Closer to home it appears that I have snared some of my readers, once again, with one of my occasional dalliances into pesce d’aprile. That is what the Italians call it but most of us know it as April Fools’ Day. For those of you that were so astounded at that rare encounter with the Indigo Bunting, let’s just say it was more of a rare encounter of the foolish kind than a bird kind.
There is no specialized flap on an Indigo’s chest nor is there a bug known as the Weaver. As my hippie generation used to say, it was all just a fig of my imaj. A good practical April Fool’s joke is a craftily woven tale of fact and fiction and is designed to create a believable story that our so well-informed world is supposedly unaware of.
There are hundreds of examples of this type of tomfoolery that have been “pulled off” through the last few decades, most of which were harmless. It used to be that the prank had to occur sometime before noon on the first of April but through the years liberties have been taken. My first encounter with the broadening of this rule was when I read in a March issue of the reputable Discover Magazine about “hot-headed naked ice borers in Antarctica. Depicted as hellish looking creatures that tunneled in the ice, they reportedly used their body heat to melt the ice under penguins so that it collapsed and they quickly overcame the helpless creatures. Only their inedible feet could be found afterwards. Because of the magazines unquestionable authenticity I went for that one, hook, line and sinker. The revelation that it was bunk, revealed in the April issue, left me feeling rather foolish but likewise inspired to venture into the world of crafting a story, mostly false, that the readers would swallow. Hook, line and sinker.
Perhaps inadvertently there is another message created here. One that speaks to verification and fact checking, something woefully lacking in today’s world. It has led to some of the wildest and most disturbing beliefs imaginable. We have learned that some social media sites have been manipulated to reinforce often offensive beliefs on various situations. I won’t point fingers specifically here but we all have encountered these dumfounding conspiracy theories.

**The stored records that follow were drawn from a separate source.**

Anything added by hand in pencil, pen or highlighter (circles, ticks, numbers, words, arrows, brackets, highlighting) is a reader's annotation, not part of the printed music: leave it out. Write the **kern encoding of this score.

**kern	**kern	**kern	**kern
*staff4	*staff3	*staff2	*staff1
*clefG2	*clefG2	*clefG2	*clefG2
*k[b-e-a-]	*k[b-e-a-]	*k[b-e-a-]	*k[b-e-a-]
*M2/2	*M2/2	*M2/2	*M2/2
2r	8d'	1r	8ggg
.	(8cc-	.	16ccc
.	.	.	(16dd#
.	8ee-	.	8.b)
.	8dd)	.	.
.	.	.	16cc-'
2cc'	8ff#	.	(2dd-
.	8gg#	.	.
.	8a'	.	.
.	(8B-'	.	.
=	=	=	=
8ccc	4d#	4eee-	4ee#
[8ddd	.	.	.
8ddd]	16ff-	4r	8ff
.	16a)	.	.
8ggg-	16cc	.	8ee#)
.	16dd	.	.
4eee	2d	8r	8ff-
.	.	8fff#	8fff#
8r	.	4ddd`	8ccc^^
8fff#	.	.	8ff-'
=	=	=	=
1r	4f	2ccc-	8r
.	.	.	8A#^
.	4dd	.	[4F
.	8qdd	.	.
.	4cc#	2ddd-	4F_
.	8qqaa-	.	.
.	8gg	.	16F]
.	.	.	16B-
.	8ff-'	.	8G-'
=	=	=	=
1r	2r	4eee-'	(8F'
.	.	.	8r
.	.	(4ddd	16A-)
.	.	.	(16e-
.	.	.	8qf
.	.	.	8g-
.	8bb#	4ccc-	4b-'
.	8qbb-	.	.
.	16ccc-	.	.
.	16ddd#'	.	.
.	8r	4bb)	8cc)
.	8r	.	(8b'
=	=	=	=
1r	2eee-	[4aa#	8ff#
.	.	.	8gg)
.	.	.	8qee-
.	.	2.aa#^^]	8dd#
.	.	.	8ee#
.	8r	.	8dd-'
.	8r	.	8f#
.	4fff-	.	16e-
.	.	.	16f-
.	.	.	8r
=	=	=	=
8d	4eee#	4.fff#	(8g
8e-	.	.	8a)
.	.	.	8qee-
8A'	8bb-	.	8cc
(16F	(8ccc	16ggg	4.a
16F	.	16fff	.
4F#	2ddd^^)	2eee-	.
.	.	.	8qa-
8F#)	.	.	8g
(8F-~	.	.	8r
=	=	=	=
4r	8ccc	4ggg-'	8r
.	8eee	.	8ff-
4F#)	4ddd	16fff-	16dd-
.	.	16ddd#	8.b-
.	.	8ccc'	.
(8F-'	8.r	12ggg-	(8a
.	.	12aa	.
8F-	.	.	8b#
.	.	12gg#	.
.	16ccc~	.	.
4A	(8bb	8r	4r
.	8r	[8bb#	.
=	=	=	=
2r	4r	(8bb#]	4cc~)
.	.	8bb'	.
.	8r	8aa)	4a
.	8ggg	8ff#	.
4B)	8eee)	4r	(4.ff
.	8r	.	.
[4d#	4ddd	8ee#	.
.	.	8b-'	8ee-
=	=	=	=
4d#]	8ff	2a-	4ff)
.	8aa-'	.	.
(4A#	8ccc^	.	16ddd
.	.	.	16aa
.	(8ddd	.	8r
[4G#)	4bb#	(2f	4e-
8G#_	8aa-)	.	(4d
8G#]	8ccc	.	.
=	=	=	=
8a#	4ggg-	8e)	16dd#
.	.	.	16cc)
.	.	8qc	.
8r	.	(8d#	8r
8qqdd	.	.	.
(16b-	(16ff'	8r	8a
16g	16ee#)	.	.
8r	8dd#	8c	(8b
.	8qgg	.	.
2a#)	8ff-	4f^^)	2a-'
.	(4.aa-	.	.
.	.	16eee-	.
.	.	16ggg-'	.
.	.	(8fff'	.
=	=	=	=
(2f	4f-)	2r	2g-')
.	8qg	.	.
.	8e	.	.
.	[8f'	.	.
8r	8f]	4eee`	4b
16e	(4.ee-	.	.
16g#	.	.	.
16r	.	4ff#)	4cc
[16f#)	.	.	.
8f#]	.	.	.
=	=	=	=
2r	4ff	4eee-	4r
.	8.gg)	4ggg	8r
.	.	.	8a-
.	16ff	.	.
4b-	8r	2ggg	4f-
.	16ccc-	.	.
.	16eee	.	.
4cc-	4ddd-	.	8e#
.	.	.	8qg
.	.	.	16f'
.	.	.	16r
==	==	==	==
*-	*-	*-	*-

My history of pranksterism is most likely a result of heredity and the environment I was raised in. Principally it comes from my mother, who for all intents and purposes, felt that an April Fools-type prank could happen any day of the year. On April 1st, around our house, the mantra was “beware and be wary.” Her creativity and unpredictability were legendary, whether it was a mouse trap in my lunch bucket or her waiting with a sheet over her head as I tried to sneak into the house past my curfew. One of my most endearing memories was her trick of leaning the wooden ironing board up against the bathroom door while one of us was inside. Most times ,on opening the door , one could not react fast enough to catch the board as it fell forward , resulting in a backwards toppling to the floor clutching that board whilst hollering out loud. Practical jokes, within reason, put spice in our lives and we could use more of them these days.